L’année se
termine avec deux procès dont on aurait pu se passer. Mais l’excès aura eu
raison de l’atmosphère qui avait régné jusque-là. Une atmosphère caractérisée
par la libération de la parole. Au point de voir se succéder manifestations et
déclarations à longueur de journée dans Nouakchott et parfois à l’intérieur. Le
mouvement revendicatif s’est soudainement réveillé pour prendre une ampleur
nouvelle en Mauritanie. Par sa forme et dans son contenu.
Longtemps
la revendication a épousé les contours des corporations (syndicats, partis et
groupes politiques). Elle a, avec la gouvernance PRDS (parti au pouvoir entre
1991 et 2005), pris les contours de la tribu et de la région. Puis elle a été, ces
dernières années, été réduite à une expression sectaire. Répondant ainsi à
l’échec des regroupements qui n’ont pas pu – ou su – prendre en charge
frustrations et exigences des uns et des autres.
Des snipers
politiques ont alors trouvé une voie de placement, alors qu’ils avaient plus ou
moins échoué dans la lutte de classement qui est réellement le moteur politique
faisant déplacer les acteurs d’un point à un autre. Du coup, la classe politique
traditionnelle s’est retrouvée dépassée par le mouvement qui est cependant
resté superficiel.
Nous
retiendrons en effet que le foisonnement politique en Mauritanie n’a pas fait
bouger les lignes de démarcation fondamentales, comme il n’a pas pu faire la
synthèse du processus d’évolution que nous avons connu depuis novembre 1946,
date de la première élection du pays qui correspondait alors à un espace. Ces
lignes de démarcation entre un Monde qui doit disparaitre (et avec lui ses
stratifications, ses injustices, ses éparpillements, ses arriérations…) et un
Monde qui est né de circonstances multiples dont la colonisation avec son
corollaire qui est la naissance de l’Etat moderne dont la base est la
renonciation volontaire aux différences qui régissaient et leur remplacement
par le statut de la citoyenneté (donc de l’égalité, de l’équité, de la justice,
de la solidarité…).
Les deux
procès, de part leurs objets, serviront les thèses islamophobes en général,
mauritanophobes en particulier. Il faut dire que les agissements des années 80
et 90 ont laissé des traces fortes dans la perception que l’opinion publique
internationale a de nous et de notre pays. Longtemps, nous avons été assimilés
au régime d’apartheid. Il en reste aujourd’hui que de nombreux journalistes et
acteurs étrangers croient ferme que des marchés d’esclaves subsistent ici, que
des maîtres castrent encore leurs esclaves (les propos sont ceux d’un militant
ayant pris la parole devant les commissions spécialisées de l’ONU). C’est que
les militants de ces causes n’hésitent pas à accabler, à exagérer une réalité
déjà insupportable pour ce qu’elle est. Ils n’hésitent pas à donner les
chiffres les plus incongrus, à décrire les situations les moins probables,
alors qu’un cas d’esclavage, un seul cas est déjà de trop.

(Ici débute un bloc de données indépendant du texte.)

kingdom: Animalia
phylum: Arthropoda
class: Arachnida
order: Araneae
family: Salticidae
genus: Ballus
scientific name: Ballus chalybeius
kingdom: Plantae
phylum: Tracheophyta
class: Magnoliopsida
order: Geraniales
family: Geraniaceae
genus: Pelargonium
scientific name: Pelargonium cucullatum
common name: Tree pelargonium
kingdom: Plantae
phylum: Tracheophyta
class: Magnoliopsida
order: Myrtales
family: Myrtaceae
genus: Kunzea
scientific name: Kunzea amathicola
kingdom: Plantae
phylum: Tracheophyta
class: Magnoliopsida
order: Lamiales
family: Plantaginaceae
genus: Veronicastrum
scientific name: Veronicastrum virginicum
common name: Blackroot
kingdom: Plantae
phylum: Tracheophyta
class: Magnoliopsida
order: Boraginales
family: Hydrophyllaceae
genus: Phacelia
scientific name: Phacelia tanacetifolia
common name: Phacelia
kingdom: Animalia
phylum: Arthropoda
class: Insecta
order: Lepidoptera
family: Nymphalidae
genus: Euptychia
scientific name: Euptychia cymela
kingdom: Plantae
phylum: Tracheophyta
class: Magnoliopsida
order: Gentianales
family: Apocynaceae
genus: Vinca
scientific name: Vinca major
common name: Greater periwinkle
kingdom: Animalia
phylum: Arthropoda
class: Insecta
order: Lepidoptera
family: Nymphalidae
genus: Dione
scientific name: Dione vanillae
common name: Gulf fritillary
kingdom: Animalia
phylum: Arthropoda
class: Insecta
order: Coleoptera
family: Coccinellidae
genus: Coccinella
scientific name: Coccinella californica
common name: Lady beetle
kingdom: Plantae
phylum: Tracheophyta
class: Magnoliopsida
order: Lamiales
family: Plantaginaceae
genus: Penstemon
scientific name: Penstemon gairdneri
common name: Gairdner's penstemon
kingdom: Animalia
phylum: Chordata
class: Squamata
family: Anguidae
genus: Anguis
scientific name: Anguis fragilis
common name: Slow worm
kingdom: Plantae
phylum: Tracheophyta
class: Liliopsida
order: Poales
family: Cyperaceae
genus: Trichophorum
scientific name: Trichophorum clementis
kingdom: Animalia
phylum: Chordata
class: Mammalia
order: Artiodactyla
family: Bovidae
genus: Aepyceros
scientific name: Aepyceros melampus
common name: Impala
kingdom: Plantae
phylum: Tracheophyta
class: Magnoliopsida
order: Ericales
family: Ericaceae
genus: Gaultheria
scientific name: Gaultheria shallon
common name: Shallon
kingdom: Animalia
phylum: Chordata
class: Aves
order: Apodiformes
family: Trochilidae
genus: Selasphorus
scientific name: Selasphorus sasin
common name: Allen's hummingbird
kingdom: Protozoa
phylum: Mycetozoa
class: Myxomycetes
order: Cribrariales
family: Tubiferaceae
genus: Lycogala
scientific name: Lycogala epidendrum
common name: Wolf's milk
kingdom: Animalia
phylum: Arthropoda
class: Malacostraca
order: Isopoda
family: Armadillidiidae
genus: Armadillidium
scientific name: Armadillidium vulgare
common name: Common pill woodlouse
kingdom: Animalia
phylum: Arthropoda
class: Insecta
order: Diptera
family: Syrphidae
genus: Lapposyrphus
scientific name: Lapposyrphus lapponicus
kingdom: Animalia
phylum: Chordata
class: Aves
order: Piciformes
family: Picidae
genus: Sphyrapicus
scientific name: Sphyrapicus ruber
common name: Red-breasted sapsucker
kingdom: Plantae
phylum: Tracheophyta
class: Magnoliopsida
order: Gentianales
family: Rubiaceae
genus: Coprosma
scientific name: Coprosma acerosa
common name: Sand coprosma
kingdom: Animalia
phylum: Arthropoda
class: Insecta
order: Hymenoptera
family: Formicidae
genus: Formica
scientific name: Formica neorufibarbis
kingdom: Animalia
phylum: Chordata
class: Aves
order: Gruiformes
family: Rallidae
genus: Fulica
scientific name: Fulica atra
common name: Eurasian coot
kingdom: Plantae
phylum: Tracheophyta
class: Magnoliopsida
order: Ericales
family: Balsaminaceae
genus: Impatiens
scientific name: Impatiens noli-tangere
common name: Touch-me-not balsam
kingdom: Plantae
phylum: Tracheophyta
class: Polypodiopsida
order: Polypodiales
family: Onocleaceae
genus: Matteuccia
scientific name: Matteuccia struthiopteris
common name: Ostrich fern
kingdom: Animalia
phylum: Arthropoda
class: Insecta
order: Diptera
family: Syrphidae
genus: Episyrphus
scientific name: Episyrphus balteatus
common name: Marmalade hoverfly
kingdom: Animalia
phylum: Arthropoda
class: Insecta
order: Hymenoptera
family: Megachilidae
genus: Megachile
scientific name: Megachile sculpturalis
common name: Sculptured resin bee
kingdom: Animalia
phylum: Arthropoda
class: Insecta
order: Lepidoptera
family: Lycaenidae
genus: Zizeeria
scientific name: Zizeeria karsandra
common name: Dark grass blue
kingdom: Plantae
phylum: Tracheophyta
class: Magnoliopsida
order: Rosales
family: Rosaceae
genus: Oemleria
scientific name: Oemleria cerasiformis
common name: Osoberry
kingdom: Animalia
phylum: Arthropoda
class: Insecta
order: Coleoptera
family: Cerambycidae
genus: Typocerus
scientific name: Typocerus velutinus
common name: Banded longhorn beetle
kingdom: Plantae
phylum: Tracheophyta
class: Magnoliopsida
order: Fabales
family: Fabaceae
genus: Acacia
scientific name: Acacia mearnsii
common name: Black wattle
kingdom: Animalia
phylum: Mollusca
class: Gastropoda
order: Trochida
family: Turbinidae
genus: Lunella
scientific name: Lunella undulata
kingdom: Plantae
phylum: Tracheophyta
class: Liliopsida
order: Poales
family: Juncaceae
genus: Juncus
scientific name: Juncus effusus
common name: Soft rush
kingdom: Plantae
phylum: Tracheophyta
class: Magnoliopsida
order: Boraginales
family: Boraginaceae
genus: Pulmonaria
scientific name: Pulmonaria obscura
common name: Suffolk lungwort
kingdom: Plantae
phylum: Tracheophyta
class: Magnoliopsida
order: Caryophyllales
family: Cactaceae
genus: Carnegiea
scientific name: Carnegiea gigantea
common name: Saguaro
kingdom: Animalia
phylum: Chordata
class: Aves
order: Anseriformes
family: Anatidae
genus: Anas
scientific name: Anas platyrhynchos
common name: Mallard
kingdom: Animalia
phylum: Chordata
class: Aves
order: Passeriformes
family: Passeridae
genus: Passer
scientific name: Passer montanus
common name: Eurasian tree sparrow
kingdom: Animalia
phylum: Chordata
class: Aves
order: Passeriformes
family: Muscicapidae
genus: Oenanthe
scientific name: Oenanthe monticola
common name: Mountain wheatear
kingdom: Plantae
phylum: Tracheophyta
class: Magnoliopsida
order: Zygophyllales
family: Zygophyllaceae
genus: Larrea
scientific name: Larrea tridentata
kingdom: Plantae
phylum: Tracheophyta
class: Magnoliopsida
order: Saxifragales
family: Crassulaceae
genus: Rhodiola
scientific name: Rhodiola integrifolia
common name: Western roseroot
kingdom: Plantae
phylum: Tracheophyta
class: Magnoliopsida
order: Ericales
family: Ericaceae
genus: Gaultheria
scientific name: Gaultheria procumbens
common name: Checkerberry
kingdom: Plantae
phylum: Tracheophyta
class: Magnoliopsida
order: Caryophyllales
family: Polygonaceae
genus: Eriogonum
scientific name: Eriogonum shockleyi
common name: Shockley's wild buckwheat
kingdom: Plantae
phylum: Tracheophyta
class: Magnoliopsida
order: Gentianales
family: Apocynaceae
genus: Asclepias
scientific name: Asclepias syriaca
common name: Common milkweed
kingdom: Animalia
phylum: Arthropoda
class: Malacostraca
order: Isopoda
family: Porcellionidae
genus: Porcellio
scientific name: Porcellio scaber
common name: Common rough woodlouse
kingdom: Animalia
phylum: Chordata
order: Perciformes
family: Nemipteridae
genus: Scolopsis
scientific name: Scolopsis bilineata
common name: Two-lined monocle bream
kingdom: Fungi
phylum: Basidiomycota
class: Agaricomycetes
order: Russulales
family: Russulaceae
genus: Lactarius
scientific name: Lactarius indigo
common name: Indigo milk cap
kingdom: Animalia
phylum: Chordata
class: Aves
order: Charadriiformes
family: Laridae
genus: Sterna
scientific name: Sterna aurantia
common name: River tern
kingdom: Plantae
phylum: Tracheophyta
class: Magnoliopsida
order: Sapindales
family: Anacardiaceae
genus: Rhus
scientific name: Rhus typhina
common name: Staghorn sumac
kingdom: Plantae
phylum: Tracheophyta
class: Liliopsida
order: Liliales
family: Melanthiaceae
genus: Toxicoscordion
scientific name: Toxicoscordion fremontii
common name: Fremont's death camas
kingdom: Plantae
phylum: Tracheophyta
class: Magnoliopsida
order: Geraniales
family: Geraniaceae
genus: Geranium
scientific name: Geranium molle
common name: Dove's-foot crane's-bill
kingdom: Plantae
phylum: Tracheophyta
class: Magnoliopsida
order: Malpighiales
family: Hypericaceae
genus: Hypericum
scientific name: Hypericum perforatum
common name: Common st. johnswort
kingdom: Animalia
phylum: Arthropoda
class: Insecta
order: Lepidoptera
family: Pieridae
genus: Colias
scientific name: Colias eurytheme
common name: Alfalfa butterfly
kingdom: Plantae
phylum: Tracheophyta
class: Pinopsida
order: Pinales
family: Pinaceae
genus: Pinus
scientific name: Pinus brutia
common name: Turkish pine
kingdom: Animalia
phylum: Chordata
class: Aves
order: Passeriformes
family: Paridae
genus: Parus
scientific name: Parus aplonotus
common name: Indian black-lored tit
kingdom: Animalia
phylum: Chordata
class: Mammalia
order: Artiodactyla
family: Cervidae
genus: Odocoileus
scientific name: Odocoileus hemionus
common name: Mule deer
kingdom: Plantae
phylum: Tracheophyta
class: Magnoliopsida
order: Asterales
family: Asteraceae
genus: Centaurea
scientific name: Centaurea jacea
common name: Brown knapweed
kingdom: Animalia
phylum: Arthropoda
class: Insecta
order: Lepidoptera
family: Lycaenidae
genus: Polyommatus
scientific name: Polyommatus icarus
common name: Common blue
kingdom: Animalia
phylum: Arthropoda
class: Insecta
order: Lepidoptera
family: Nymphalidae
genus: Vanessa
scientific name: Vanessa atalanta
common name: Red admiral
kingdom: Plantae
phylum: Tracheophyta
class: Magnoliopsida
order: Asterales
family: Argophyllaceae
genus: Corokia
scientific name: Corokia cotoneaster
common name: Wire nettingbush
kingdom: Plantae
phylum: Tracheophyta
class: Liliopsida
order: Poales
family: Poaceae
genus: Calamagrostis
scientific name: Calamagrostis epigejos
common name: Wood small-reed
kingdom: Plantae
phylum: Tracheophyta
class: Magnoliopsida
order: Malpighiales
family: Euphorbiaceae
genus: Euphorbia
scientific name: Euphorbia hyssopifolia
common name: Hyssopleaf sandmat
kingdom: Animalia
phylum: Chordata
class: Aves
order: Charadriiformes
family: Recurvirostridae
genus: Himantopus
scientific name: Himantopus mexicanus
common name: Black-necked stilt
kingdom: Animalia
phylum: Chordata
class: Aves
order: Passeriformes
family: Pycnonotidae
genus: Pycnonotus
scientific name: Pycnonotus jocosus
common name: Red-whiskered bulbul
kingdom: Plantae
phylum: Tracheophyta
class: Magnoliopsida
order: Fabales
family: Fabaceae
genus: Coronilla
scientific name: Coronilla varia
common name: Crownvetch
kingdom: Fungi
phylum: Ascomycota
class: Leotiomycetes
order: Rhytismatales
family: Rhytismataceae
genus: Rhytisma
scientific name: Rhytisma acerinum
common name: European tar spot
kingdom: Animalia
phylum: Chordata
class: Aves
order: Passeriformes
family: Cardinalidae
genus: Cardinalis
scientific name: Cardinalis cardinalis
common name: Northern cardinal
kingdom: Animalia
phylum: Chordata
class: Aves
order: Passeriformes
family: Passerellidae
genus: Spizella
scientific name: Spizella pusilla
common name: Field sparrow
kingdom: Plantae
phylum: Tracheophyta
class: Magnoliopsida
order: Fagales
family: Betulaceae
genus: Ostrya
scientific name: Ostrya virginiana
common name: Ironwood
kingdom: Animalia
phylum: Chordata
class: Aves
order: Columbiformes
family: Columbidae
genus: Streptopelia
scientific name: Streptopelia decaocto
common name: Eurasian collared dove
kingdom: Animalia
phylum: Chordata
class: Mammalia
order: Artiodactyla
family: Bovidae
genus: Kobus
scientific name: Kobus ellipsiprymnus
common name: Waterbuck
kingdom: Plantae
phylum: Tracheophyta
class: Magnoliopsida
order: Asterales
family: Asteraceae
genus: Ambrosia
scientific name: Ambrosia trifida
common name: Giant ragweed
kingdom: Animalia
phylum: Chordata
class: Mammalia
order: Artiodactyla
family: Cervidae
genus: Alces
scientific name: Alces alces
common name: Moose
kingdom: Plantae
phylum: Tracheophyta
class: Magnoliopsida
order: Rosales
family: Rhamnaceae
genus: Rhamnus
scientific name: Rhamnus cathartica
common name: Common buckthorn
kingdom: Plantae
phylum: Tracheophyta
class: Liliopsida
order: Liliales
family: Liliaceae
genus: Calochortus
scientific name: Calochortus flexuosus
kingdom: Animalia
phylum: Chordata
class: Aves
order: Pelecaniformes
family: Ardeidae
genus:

L’exagération sert à occulter le chemin parcouru,
l’effort continu. A entendre aujourd’hui le débat au Parlement européen, à lire
les articles parus ici et là, à écouter les différents acteurs, on se rend
compte qu’aucune référence n’est faite à la feuille de route pourtant conçue et
mise en œuvre sous la supervision de la Rapporteur spéciale des Nations Unies.
Une maladie spécifique de nos latitudes : toujours donner l’impression que
rien n’est entrepris, que rien n’est fait pour changer une situation… une autre
façon de lutter pour garder le caractère immuable des lignes de démarcation.
Une forme de résistance au changement.